Extrait choisi:
————

Version n°4 qui pourrait bien valider la n°3

Quittant à 17 ans sa ville natale de La Chaux-de-Fonds, le Suisse Oscar Tschirky s’embarqua sur un transatlantique pour parcourir le Vaste et Nouveau Monde. Il parcourut surtout le hall et les cuisines du Waldorf Astoria à New York, où il officia de très longues années, au point de devenir une figure notoire à Manhattan, plus connu sous le nom d’Oscar du Waldorf, et de rester conservé dans la bibliothèque de l’Université de Cornell comme la mémoire du palace. Mémoire infaillible le plus souvent, lorsqu’il évoque la vie de George C Boldt et sa femme Louise, propriétaires des lieux, son invention de la salade Waldorf, lui qui n’est pas cuisinier, seule recette à même de rivaliser avec la salade Caesar (due non pas à Ritz mais au signor Cardini dans son fameux restaurant Caesar’s de Tijuana en 1924). Mémoire parfois facétieuse, en revanche, lorsque notre Oscar (qui vaut bien un César) publie un ouvrage de cuisine en 1896 dans lequel il s’attribue la création des crêpes Suzette. La recette qu’il livre est identique à celles des versions franco-monégasques, une sauce au beurre à base d’écorces d’oranges, pulpe de mandarine, sucre, Curaçao et brandy (pâle ersatz de notre cognac national, il faut le souligner). S’il ne mentionne pas le flambage, il se trahit en baptisant sa recette Crêpes Casino Style. Or chacun sait que le Casino, c’est Monte-Carlo.

Bonus : d’où vient la Chandeleur ?
Et puisque manifestement vous aimez les histoires (sinon pourquoi diable auriez-vous lu jusqu’ici ?), ajoutons donc pour mémoire que les crêpes sont de rigueur à la Chandeleur où elles symbolisent l’astre solaire qui déjà point dans la nuit sombre et bientôt dissipée de l’hiver (tradition naturaliste) ou l’offrande faite le jour de la présentation du Christ au temple (tradition chrétienne). Le mot Chandeleur remonte lui à la Fête des Chandelles, qui doit nous rappeler que Jésus est la lumière du monde mais aussi qu’il n’y a pas de fumée sans feu ou, plus exactement, de flambage sans allumette. Pour finir (c’est promis), notez que la Chandeleur est devenue aux Etats-Unis qui, décidément ne respectent rien, Ground Hog Day, rien moins que le célèbre jour de la marmotte. Allez, salut les campeurs.

Les véritables crêpes Suzette du Café de Paris Monte-Carlo

Les véritables crêpes Suzette du Café de Paris Monte-Carlo (ouf)

Pâte à crêpe (pour environ 30 crêpes):
• 400 g de farine tamisée
• 50 g de sucre en poudre
• 200 g de beurre
• 6 œufs
• 1 l de lait
• 1 pincée de sel
• La parfumer avec de la liqueur de Curaçao (écorce d’oranges amères) et jus de mandarine

Avant de les servir, les napper avec la préparation suivante :
• 50 g de beurre en pommade
• 50 g de sucre en poudre
• 1 cuillerée de Curaçao
• Jus de mandarine
• Zeste de mandarine

Faites flamber le tout et régalez-vous (vous l’avez bien mérité).

————

Extrait de données:
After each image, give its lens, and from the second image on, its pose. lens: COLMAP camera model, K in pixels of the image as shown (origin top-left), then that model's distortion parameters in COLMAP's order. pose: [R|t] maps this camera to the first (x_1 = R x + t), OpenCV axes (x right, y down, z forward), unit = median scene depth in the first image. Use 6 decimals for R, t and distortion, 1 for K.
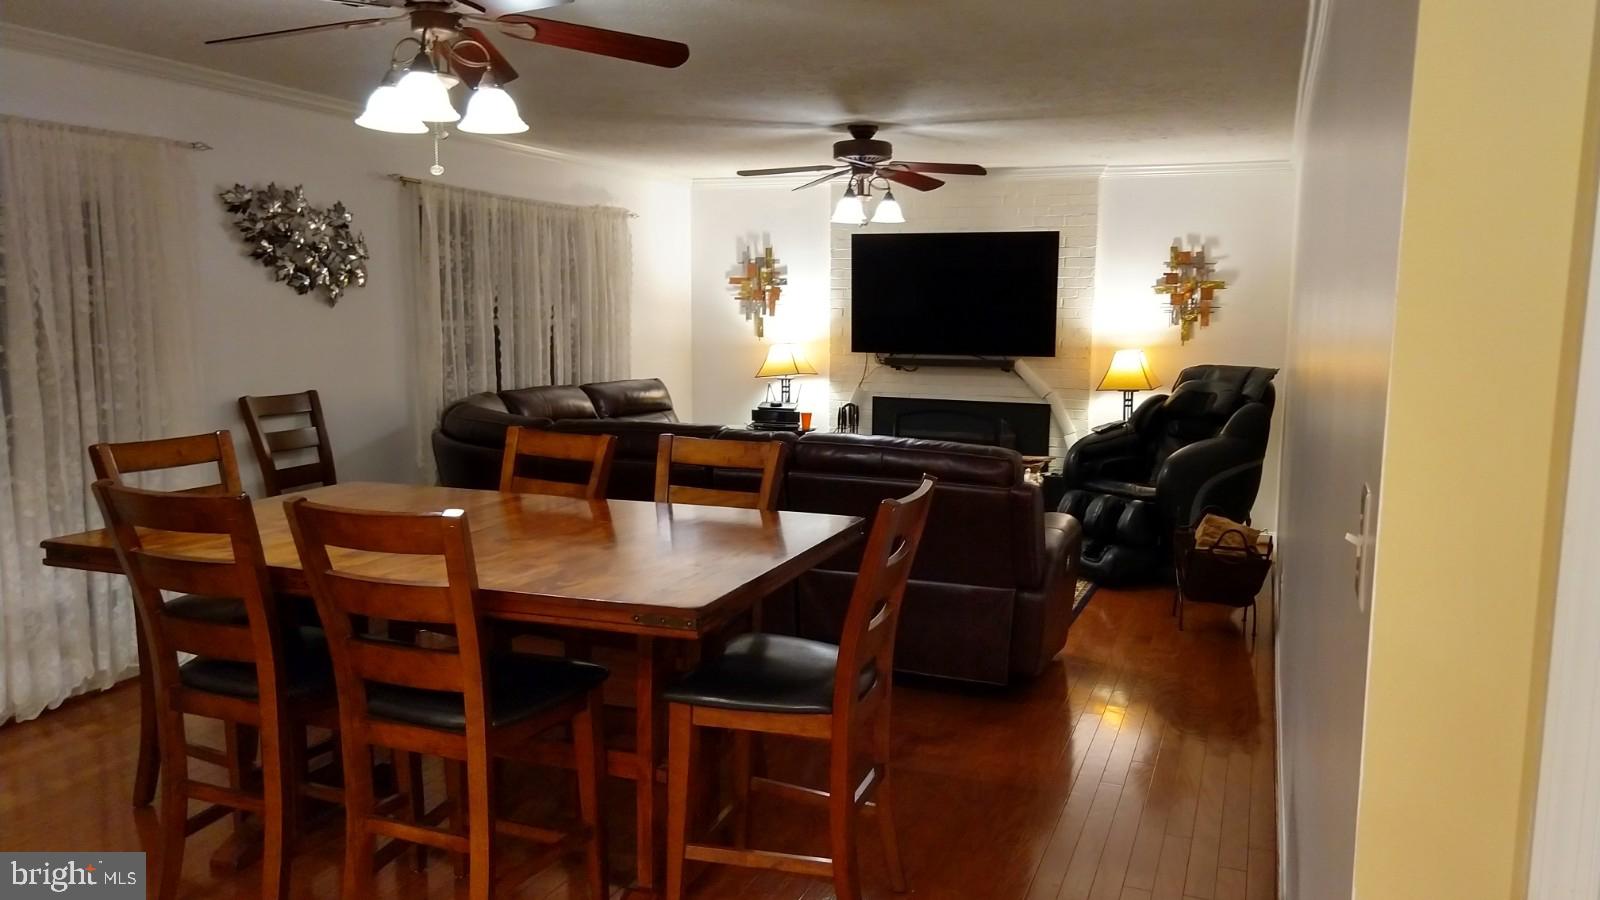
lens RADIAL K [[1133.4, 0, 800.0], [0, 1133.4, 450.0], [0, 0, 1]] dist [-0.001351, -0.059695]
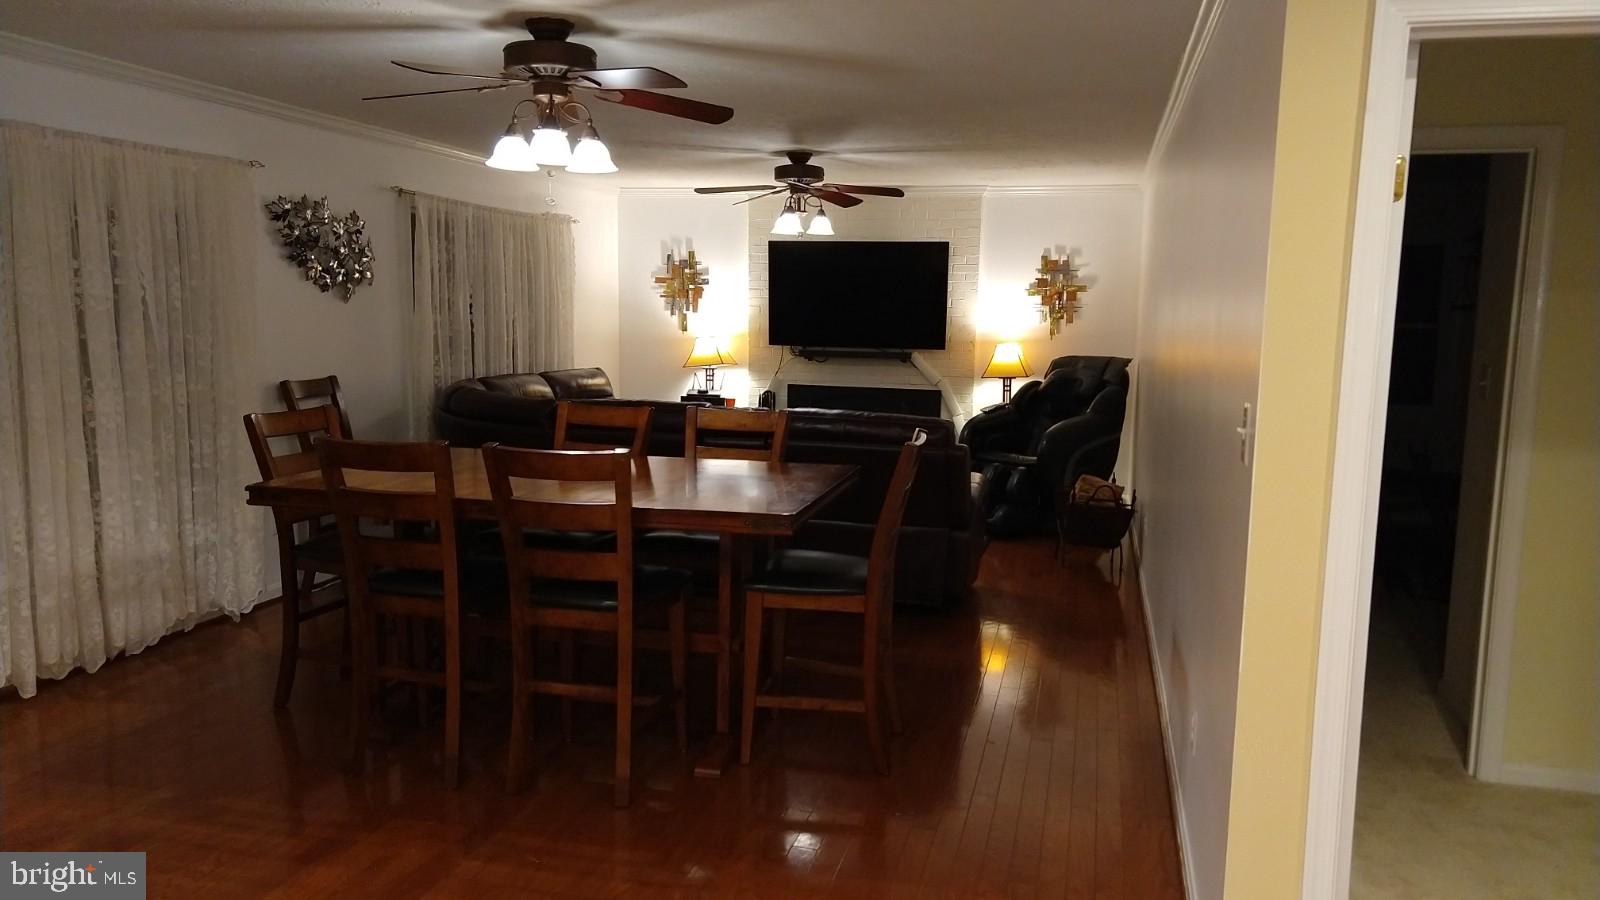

————

Énoncé A: Recopiez, dans le texte sur les crêpes Suzette, le passage qui va de « Et puisque manifestement » jusqu'à « salut les campeurs. ».
Énoncé B: D'après le texte sur les crêpes Suzette, quels sont tous les ingrédients de la préparation dont on nappe les crêpes avant de les servir ?
Énoncé C: Dans le texte sur les crêpes Suzette, sous quel nom Oscar Tschirky baptise-t-il sa recette de crêpes ?

Cadre de réponse A:
Et puisque manifestement vous aimez les histoires (sinon pourquoi diable auriez-vous lu jusqu’ici ?), ajoutons donc pour mémoire que les crêpes sont de rigueur à la Chandeleur où elles symbolisent l’astre solaire qui déjà point dans la nuit sombre et bientôt dissipée de l’hiver (tradition naturaliste) ou l’offrande faite le jour de la présentation du Christ au temple (tradition chrétienne). Le mot Chandeleur remonte lui à la Fête des Chandelles, qui doit nous rappeler que Jésus est la lumière du monde mais aussi qu’il n’y a pas de fumée sans feu ou, plus exactement, de flambage sans allumette. Pour finir (c’est promis), notez que la Chandeleur est devenue aux Etats-Unis qui, décidément ne respectent rien, Ground Hog Day, rien moins que le célèbre jour de la marmotte. Allez, salut les campeurs.

Cadre de réponse B:
• 50 g de beurre en pommade
• 50 g de sucre en poudre
• 1 cuillerée de Curaçao
• Jus de mandarine
• Zeste de mandarine

Cadre de réponse C: Crêpes Casino Style.